2 -Nas situações em que se mostre haver condicionantes urbanísticas e de ordenamento do território que justifiquem a limitação no tempo, em determinada zona, da presença de instalações abrangidas por este diploma, as licenças de exploração estão sujeitas ao prazo de caducidade resultante dessas condicionantes, cujo teor é comunicado ao promotor com a decisão de aprovação do projeto.

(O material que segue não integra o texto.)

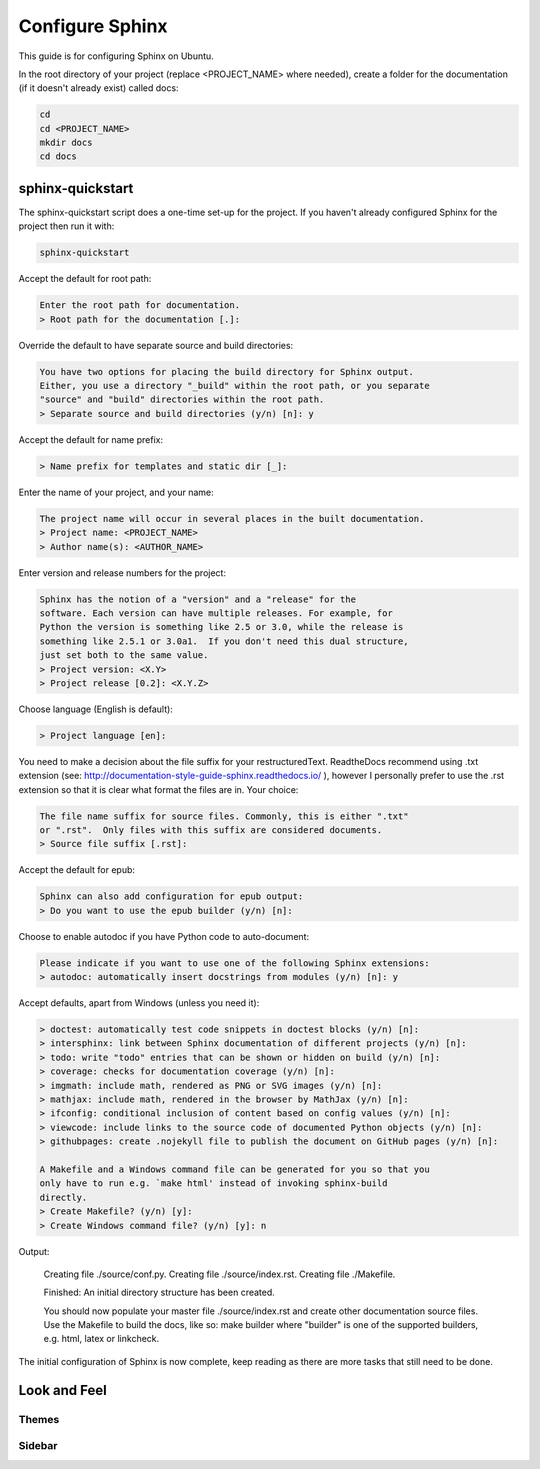 ################
Configure Sphinx
################

This guide is for configuring Sphinx on Ubuntu.

In the root directory of your project (replace <PROJECT_NAME> where needed),
create a folder for the documentation (if it doesn't already exist)
called docs:

.. code-block:: text

  cd
  cd <PROJECT_NAME>
  mkdir docs
  cd docs

*****************
sphinx-quickstart
*****************

The sphinx-quickstart script does a one-time set-up for the project. If you
haven't already configured Sphinx for the project then run it with:

.. code-block:: text

  sphinx-quickstart

Accept the default for root path:

.. code-block:: text

  Enter the root path for documentation.
  > Root path for the documentation [.]:

Override the default to have separate source and build directories:

.. code-block:: text

  You have two options for placing the build directory for Sphinx output.
  Either, you use a directory "_build" within the root path, or you separate
  "source" and "build" directories within the root path.
  > Separate source and build directories (y/n) [n]: y

Accept the default for name prefix:

.. code-block:: text

  > Name prefix for templates and static dir [_]:

Enter the name of your project, and your name:

.. code-block:: text

  The project name will occur in several places in the built documentation.
  > Project name: <PROJECT_NAME>
  > Author name(s): <AUTHOR_NAME>

Enter version and release numbers for the project:

.. code-block:: text

  Sphinx has the notion of a "version" and a "release" for the
  software. Each version can have multiple releases. For example, for
  Python the version is something like 2.5 or 3.0, while the release is
  something like 2.5.1 or 3.0a1.  If you don't need this dual structure,
  just set both to the same value.
  > Project version: <X.Y>
  > Project release [0.2]: <X.Y.Z>

Choose language (English is default):

.. code-block:: text

  > Project language [en]:

You need to make a decision about the file suffix for your restructuredText.
ReadtheDocs recommend using .txt extension
(see: `<http://documentation-style-guide-sphinx.readthedocs.io/>`_ ), however
I personally prefer to use the .rst extension so that it is clear what
format the files are in. Your choice:

.. code-block:: text

  The file name suffix for source files. Commonly, this is either ".txt"
  or ".rst".  Only files with this suffix are considered documents.
  > Source file suffix [.rst]:

Accept the default for epub:

.. code-block:: text

  Sphinx can also add configuration for epub output:
  > Do you want to use the epub builder (y/n) [n]:

Choose to enable autodoc if you have Python code to auto-document:

.. code-block:: text

  Please indicate if you want to use one of the following Sphinx extensions:
  > autodoc: automatically insert docstrings from modules (y/n) [n]: y

Accept defaults, apart from Windows (unless you need it):

.. code-block:: text

  > doctest: automatically test code snippets in doctest blocks (y/n) [n]:
  > intersphinx: link between Sphinx documentation of different projects (y/n) [n]:
  > todo: write "todo" entries that can be shown or hidden on build (y/n) [n]:
  > coverage: checks for documentation coverage (y/n) [n]:
  > imgmath: include math, rendered as PNG or SVG images (y/n) [n]:
  > mathjax: include math, rendered in the browser by MathJax (y/n) [n]:
  > ifconfig: conditional inclusion of content based on config values (y/n) [n]:
  > viewcode: include links to the source code of documented Python objects (y/n) [n]:
  > githubpages: create .nojekyll file to publish the document on GitHub pages (y/n) [n]:

  A Makefile and a Windows command file can be generated for you so that you
  only have to run e.g. `make html' instead of invoking sphinx-build
  directly.
  > Create Makefile? (y/n) [y]:
  > Create Windows command file? (y/n) [y]: n

Output:

  Creating file ./source/conf.py.
  Creating file ./source/index.rst.
  Creating file ./Makefile.

  Finished: An initial directory structure has been created.

  You should now populate your master file ./source/index.rst and create
  other documentation source files. Use the Makefile to build the docs,
  like so:
  make builder
  where "builder" is one of the supported builders, e.g. html, latex or
  linkcheck.

The initial configuration of Sphinx is now complete, keep reading as there are
more tasks that still need to be done.

*************
Look and Feel
*************

Themes
------

Sidebar
-------
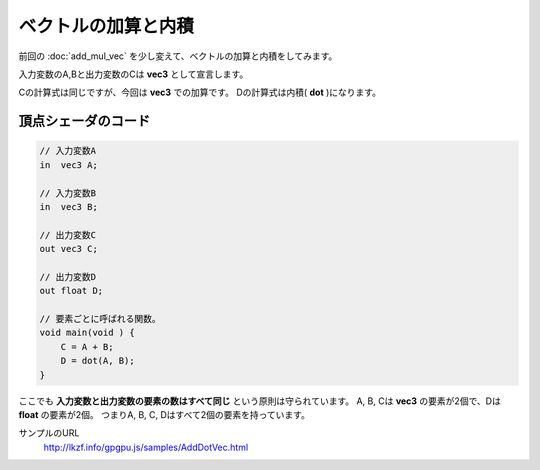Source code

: ﻿
ベクトルの加算と内積
====================

前回の :doc:`add_mul_vec` を少し変えて、ベクトルの加算と内積をしてみます。

.. image:: _static/img/AddDotVec.png



入力変数のA,Bと出力変数のCは **vec3** として宣言します。

Cの計算式は同じですが、今回は **vec3** での加算です。
Dの計算式は内積( **dot** )になります。

頂点シェーダのコード
^^^^^^^^^^^^^^^^^^^^

.. code-block:: glsl

    // 入力変数A
    in  vec3 A;

    // 入力変数B
    in  vec3 B;

    // 出力変数C
    out vec3 C;

    // 出力変数D
    out float D;

    // 要素ごとに呼ばれる関数。
    void main(void ) {
        C = A + B;
        D = dot(A, B);
    }


ここでも **入力変数と出力変数の要素の数はすべて同じ** という原則は守られています。
A, B, Cは **vec3** の要素が2個で、Dは **float** の要素が2個。
つまりA, B, C, Dはすべて2個の要素を持っています。


サンプルのURL
    http://lkzf.info/gpgpu.js/samples/AddDotVec.html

3 -Nas situações em que, no decurso do prazo de caducidade a que se refere o número anterior, as condicionantes se alterem de modo a permitir a manutenção da instalação para além desse prazo, a entidade competente para a aplicação das condicionantes comunica-o, no prazo de 30 dias, à entidade licenciadora, a qual determina a sua prorrogação.
4 -Caso as condicionantes cessem durante o prazo de caducidade, a entidade competente para a sua aplicação comunica-o, no prazo de 30 dias, à entidade licenciadora, a qual determina que a licença de exploração deixa de estar sujeita a um prazo.
5 -As licenças de exploração das instalações cujo terreno de implantação pertença ao domínio público caducam imediata e automaticamente com a cessação de efeitos, por qualquer causa, dos correspondentes títulos de utilização privativa dos bens do domínio público, cuja cópia deve ser entregue à entidade licenciadora juntamente com os demais elementos exigidos na portaria a que se refere o n.º 2 do artigo 4.º
6 -Para além das situações previstas nos termos gerais da lei, a entidade licenciadora pode revogar as licenças de exploração quando sejam falsos os dados ou as informações que integram ou acompanham o pedido de licenciamento, quando deixem de verificar-se os factos que justificaram a sua emissão ou quando o respetivo titular viole gravemente normas legais ou regulamentares aplicáveis.